- _DEINE AUFGABE_
An welchem Datum wurde Anushua Gupta laut dem Text über ihre Covid-19-Erkrankung ins Krankenhaus eingeliefert?

- _VORLIEGENDER TEXT_
::::::::

Zwei Monate im Koma! Ärztin teilt Covid-19-Geschichte

Anushua Gupta hat ihre persönlichen Erfahrungen jetzt in einem Bericht veröffentlicht.
Anushua Gupta hat ihre persönlichen Erfahrungen jetzt in einem Bericht veröffentlicht.
Twitter/Anushua Gupta
Die britische Ärztin Anushua Gupta erkrankte schwer an Corona, lag zwei Monate im Koma, musste das Sprechen neu erlernen. Jetzt will sie aufklären.

Anushua Gupta ist Ärztin, Ehefrau und Mutter aus Cheadle Hulme in Großbritannien. Und eine Corona-Überlebende. Ihre Erkrankung nahm einen denkbar schlimmen Verlauf. Dass sie heute noch lebt, beschreibt sie selbst als "ein Wunder".

Die Angst zu sterben

Auf den Social Media-Plattformen Twitterund Facebook teilt sie nun ihre Geschichte, die auch in einem Fachjournalerschienen ist. Ihre Geschichte beginnt mit der Einlieferung ins Krankenhaus am 1. April 2020, nachdem sie eine Woche anhaltender Husten, Fieber und zunehmende Atemnot geplagt hatten. Nachdem sich ihr Zustand ab dem 4. April zusehends verschlechterte und sie aufgrund des Sauerstoffmangels visuelle Halluzinationen hatte, wurde die 42-Jährige auf die Intensivstation verlegt. Man würde sie ins medizinisch induzierte Koma legen und es bestünde die Möglichkeit, dass sie nicht überleben würde, teilten ihr die Ärzte mit.

::::::::

- _DATENBLOCK_
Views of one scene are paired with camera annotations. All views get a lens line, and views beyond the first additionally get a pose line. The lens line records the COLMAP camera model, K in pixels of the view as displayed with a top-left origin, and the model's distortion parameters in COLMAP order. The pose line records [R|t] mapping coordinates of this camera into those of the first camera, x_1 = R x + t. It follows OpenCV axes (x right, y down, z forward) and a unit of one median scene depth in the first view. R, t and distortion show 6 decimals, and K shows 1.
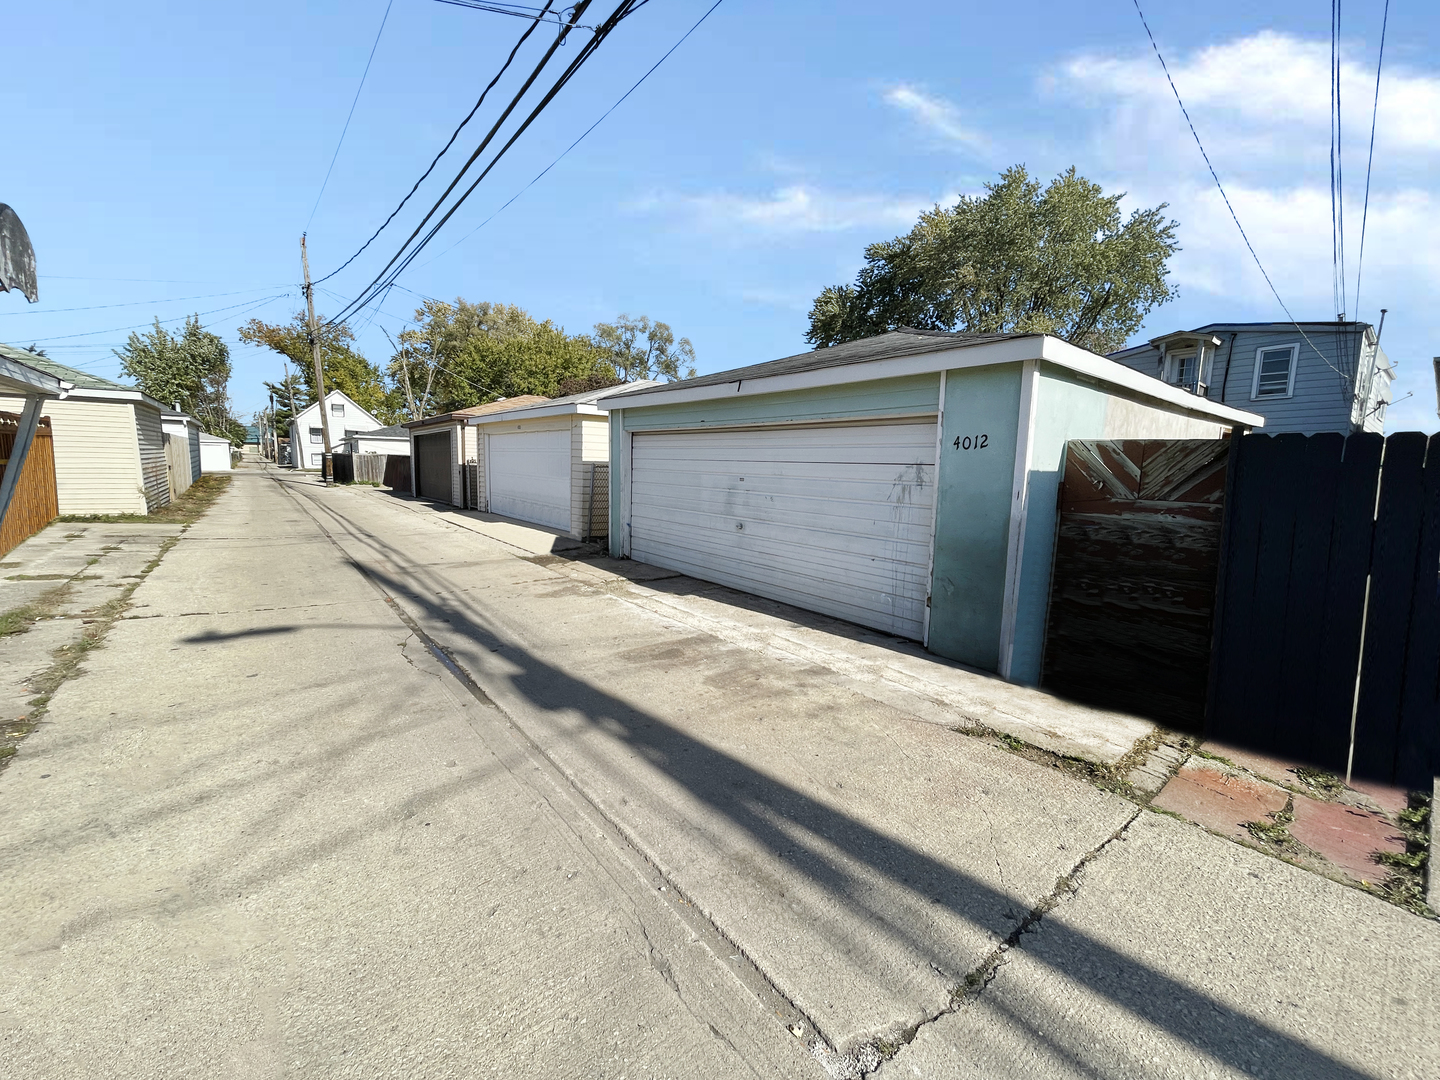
lens RADIAL K [[585.0, 0, 713.8], [0, 585.0, 539.2], [0, 0, 1]] dist [0.007820, -0.000891]
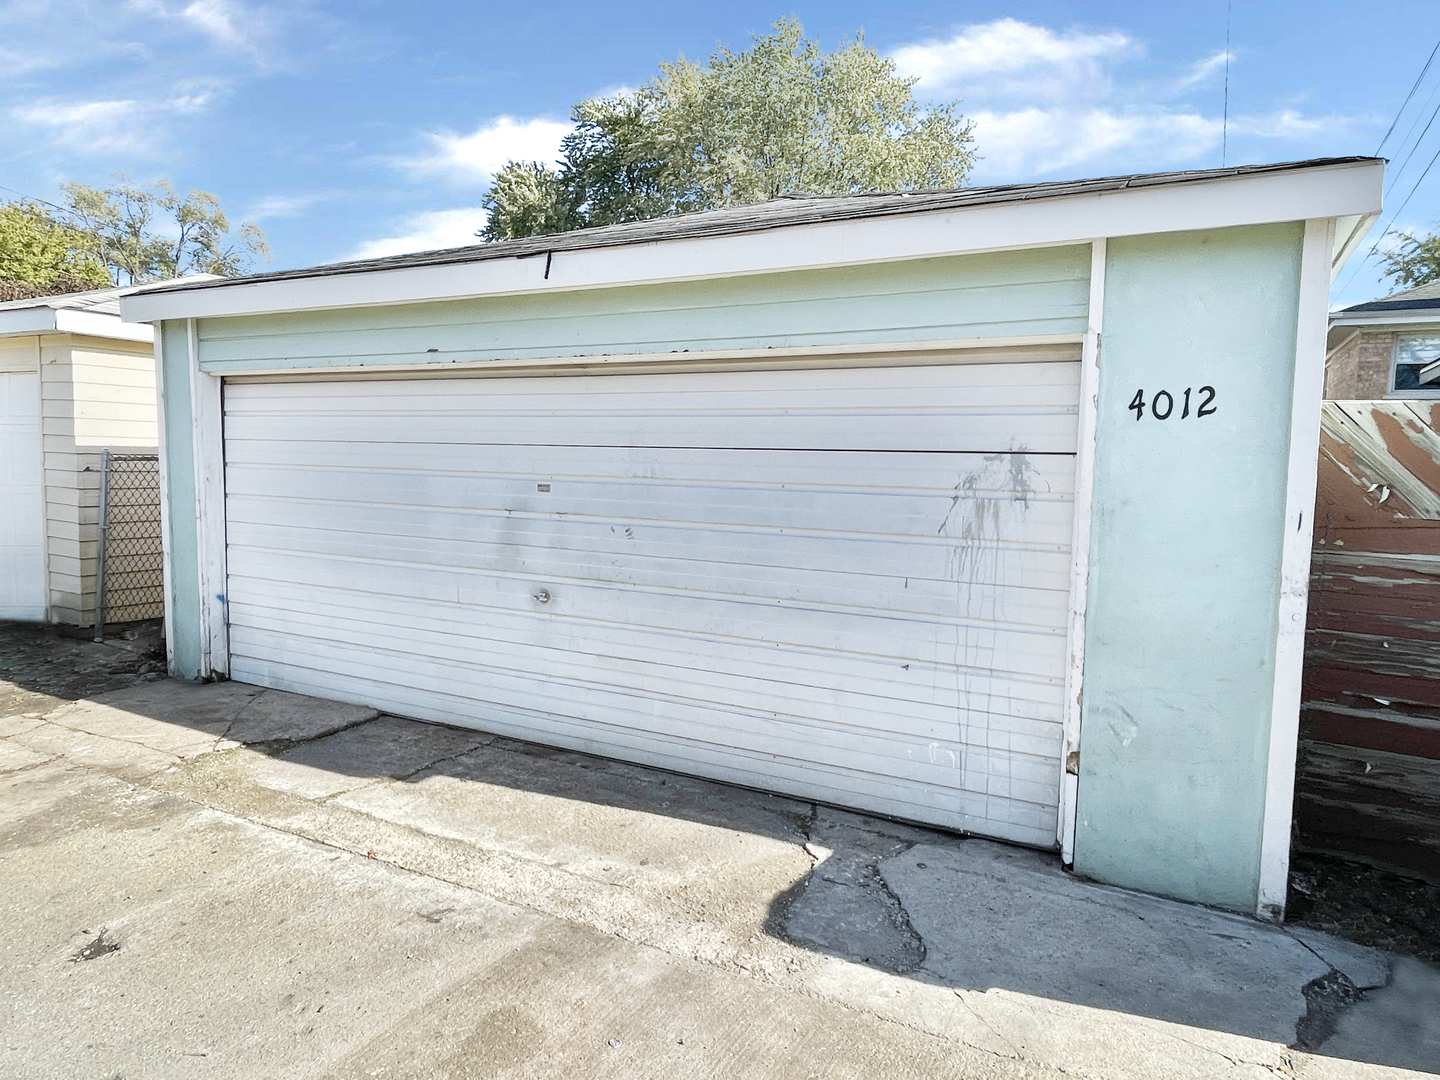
lens RADIAL K [[928.0, 0, 717.5], [0, 928.0, 545.1], [0, 0, 1]] dist [0.007205, -0.017802]
pose [[0.916910, -0.046433, 0.396383, -0.095077], [0.055543, 0.998390, -0.011529, -0.040654], [-0.395210, 0.032587, 0.918013, 0.290882]]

::::::::

- _LÖSUNG_
Am 1. April 2020.